Reading text:
* * *
# Sewage Under House: How To Remove Smell



## rajivsab

Hi, the main sewage drain under my house developed a leak and although now fixed I am left with the smell of sewage that I would like to neutralize safely. I spread an household antibacterial solution (Lysol) to take care of the bacteria and it is reasonably dry, although a little damp down there. My plumber recommended I spread Lime under the house. Are there any powder products I can spread down under the house crawl space to neutralize the odor without harming the occupants? Calcium Oxide but I read a bulletin from NJ saying this is harmful for the lungs.

Many thanks for a speedy response.


----------



## glennjanie

Hello RajivSab:
First, you need to make the repair in you sewer line to get rid of the sewage. Next, try to get the sewage out of the crawl space, usually you can get it to run over to the foundation footer. Since most footers are stepped down to get to the lowest corner, try to get the sewage to run to that point.
It may be necessary to rent a hammer-drill and make a hole in the foundation at the low corner to drain it out. Use the largest bit you can get for the hammer-drill.
With the sewage gone, you can dust the space with hydrated lime to speed the decomposition and cover the smell. Then you will need lots of ventilation, use an electric fan to speed it up.
* * *
Data entries:
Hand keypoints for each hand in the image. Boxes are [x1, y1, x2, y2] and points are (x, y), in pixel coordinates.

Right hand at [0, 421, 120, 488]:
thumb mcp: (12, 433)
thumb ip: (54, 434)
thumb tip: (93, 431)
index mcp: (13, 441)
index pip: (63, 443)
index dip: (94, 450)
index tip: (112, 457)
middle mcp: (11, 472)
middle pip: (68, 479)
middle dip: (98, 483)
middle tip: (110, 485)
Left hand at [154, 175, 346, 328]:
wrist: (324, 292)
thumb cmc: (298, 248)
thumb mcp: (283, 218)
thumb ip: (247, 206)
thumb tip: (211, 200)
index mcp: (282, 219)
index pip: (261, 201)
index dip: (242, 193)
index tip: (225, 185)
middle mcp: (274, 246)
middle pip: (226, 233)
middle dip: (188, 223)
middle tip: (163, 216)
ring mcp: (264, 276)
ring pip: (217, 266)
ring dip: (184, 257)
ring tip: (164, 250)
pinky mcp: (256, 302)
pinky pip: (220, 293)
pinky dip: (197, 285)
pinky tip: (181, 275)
* * *
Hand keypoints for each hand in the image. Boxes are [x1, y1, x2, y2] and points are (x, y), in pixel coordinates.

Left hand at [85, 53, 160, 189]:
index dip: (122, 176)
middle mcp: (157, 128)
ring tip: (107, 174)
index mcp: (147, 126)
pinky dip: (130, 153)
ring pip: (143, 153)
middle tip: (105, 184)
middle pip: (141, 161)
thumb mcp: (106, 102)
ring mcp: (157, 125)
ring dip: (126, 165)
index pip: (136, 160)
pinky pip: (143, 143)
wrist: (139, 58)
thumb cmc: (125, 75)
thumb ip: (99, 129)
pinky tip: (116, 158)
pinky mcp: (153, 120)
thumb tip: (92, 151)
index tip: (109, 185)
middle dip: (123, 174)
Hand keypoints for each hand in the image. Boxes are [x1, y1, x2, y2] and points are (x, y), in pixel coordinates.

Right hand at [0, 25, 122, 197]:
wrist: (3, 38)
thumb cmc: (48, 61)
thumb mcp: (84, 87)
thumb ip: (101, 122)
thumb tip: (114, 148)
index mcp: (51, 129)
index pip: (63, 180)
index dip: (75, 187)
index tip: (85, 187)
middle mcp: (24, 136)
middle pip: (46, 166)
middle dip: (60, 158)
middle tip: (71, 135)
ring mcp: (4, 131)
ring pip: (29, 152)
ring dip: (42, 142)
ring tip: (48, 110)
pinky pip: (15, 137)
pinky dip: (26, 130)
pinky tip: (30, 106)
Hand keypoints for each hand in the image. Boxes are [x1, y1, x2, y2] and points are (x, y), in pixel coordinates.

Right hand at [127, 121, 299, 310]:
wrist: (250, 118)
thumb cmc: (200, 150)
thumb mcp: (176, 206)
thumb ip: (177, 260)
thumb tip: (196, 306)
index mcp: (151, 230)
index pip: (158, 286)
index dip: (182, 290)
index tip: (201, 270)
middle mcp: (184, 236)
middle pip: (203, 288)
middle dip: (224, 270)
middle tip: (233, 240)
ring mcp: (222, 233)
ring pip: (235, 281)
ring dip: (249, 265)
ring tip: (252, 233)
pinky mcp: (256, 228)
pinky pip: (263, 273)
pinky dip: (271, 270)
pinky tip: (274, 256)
* * *
Work to complete:
1) Decide whether each statement below agrees with the thread on removing sewage smell, answering yes or no and quoting the words of the thread that settle it.
(a) The plumber suggested spreading lime under the house.
(b) The reply says to dust the crawl space with hydrated lime before the sewage has been removed.
(c) The reply recommends the smallest bit available for the hammer-drill.
2) Carry on the thread on removing sewage smell from the point where it stops.

Task answers:
1)
(a) Yes: "My plumber recommended I spread Lime under the house."
(b) No: "With the sewage gone, you can dust the space with hydrated lime to speed the decomposition and cover the smell."
(c) No: "Use the largest bit you can get for the hammer-drill."

2)
Glenn


----------



## rajivsab

Lowe's has a 50 lb bag, Type "S" Hydrated Lime made by Chemstar used for mixing in Concrete I believe. The link is:

http://www.lowes.com/lowes/lkn?action=productDetail&productId=3698-286-1118-60

And then there's the "Garden Lime" variety 5lb bag which is less toxic I believe.

Here's that link:

http://www.espoma.com/content.aspx?type=p&intCategoryID=2&id=8

Which one to use for my purpose? I believe the Chemstar one will need a mask and careful precaution. I do have 2 ground heaters sitting in the crawl space and that stuff may come into the house so maybe the garden variety will be safer for the occupants. What do you think?

many thanks.


----------



## glennjanie

Hydrated Lime is inert, wear a dust mask while applying it. Garden lime is not as water solubile and therefore not as effective.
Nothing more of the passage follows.